Spinal cord injury (SCI) is a debilitating condition: currently, 238,000 – 332,000 of persons in the US live with SCI. The SCI prognoses are dire – less than 1% of persons experience complete neurologic recovery: thus, there is a great need for treatments that could lead to functional recovery. In recent years, significant progress has been made in describing the interactions between carbon nanotubes (CNTs) and nerve cells which have implications in the field of neural tissue engineering for promoting nerve repair such as in spinal cord injuries. Specifically, it has been shown that patterned and aligned CNTs can promote directional neural growth. Our work focuses on designing a method for CNT alignment onto hydrogels and further investigating the effect of carbon nanotubes on neurite extensions. For this work we chose polyethylene glycol (PEG) hydrogel because it is bioinert, hydrophilic, and possesses a degree of flexibility very similar to that of brain.

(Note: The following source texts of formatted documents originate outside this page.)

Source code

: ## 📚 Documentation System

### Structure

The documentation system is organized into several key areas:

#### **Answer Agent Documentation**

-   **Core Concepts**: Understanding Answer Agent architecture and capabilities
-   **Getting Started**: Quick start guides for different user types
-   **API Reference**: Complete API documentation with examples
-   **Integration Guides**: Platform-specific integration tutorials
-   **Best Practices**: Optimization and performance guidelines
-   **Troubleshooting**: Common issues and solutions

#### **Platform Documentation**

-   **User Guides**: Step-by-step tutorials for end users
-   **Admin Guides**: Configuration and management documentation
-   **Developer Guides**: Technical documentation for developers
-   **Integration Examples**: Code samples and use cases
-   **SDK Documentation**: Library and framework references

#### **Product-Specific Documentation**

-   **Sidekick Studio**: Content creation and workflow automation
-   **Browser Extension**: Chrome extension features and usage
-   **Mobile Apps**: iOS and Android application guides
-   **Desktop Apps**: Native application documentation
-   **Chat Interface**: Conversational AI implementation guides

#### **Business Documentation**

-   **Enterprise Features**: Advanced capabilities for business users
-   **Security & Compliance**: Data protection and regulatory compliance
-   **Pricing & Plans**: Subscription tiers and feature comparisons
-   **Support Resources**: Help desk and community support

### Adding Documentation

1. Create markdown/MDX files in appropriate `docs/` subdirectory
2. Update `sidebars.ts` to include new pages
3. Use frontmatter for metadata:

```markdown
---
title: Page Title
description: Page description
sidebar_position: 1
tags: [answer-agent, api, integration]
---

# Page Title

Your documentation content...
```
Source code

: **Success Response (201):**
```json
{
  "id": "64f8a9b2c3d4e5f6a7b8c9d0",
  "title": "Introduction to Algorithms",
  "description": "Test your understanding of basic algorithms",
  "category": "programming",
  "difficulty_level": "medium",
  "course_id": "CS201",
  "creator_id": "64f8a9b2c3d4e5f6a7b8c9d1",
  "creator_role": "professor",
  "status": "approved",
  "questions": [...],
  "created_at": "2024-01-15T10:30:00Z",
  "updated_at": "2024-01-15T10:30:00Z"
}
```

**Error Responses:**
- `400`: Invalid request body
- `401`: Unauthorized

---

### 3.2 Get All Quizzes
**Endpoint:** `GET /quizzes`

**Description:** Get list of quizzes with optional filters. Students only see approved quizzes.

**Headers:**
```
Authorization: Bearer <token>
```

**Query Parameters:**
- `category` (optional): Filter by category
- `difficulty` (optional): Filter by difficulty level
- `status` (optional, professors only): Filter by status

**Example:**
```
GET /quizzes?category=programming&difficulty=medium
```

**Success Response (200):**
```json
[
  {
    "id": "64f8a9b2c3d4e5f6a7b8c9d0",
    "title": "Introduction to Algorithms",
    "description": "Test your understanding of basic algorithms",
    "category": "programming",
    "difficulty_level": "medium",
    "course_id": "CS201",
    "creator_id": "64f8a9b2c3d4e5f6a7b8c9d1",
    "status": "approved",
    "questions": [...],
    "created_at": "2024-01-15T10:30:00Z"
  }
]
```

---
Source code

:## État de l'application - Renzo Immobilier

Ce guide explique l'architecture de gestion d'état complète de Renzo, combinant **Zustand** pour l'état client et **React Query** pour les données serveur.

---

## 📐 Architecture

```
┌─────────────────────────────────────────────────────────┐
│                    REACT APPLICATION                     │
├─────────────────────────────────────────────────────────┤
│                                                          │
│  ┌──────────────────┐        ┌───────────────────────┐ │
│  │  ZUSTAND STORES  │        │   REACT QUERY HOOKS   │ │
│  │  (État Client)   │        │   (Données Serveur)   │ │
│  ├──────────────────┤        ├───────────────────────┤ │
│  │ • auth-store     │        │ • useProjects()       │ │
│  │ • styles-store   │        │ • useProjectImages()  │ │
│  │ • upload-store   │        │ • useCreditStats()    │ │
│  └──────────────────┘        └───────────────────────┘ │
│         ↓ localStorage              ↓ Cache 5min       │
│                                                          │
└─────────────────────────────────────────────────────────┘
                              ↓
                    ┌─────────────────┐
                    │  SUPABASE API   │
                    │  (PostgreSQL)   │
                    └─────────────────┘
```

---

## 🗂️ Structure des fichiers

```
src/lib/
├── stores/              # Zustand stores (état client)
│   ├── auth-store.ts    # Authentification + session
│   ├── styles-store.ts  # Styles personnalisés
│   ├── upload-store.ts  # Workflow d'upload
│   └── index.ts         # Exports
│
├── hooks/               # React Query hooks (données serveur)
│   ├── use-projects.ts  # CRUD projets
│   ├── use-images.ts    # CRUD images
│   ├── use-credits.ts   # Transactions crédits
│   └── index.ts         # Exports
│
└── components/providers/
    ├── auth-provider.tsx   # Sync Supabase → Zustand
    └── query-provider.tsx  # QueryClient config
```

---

To align CNTs onto the PEG hydrogel, we developed a novel two-step technique. We first grew high density, aligned CNTs onto an annealed quartz wafer. The quality and semiconductive nature of the CNTs was confirmed by Raman spectroscopy analysis, alignment was confirmed by scanning electrone microscopy (SEM) imaging, and phase change of the quartz was confirmed by x-ray diffraction. Next, we stamped the CNT pattern from the quartz on the hydrogel surface. Successful transfer was confirmed by SEM imaging as well as atomic force microscopy (AFM) analysis. The hydrogel itself was prepared by UV polymerization of 10% w/v PEG-diacrylate (PEGDA) and 0.1% w/v Irgacure ® 2959. We then seeded PC12 cells on top of the CNT-stamped hydrogels and cultured them at standard cell culture environment for up to 7 days. Nerve growth factor was used to induce cell differentiation into the neural phenotype. Neurite outgrowth as a function of CNT presence and alignment was studied.
In summary, this project describes a novel method to align CNTs on a hydrogel such as PEG with the goal of eliciting directed neurite outgrowth. With further developments, a material such as the one described here, which can guide axon regeneration holds a great promise for developing SCI cures that can promote axon regeneration and lead to functional recovery.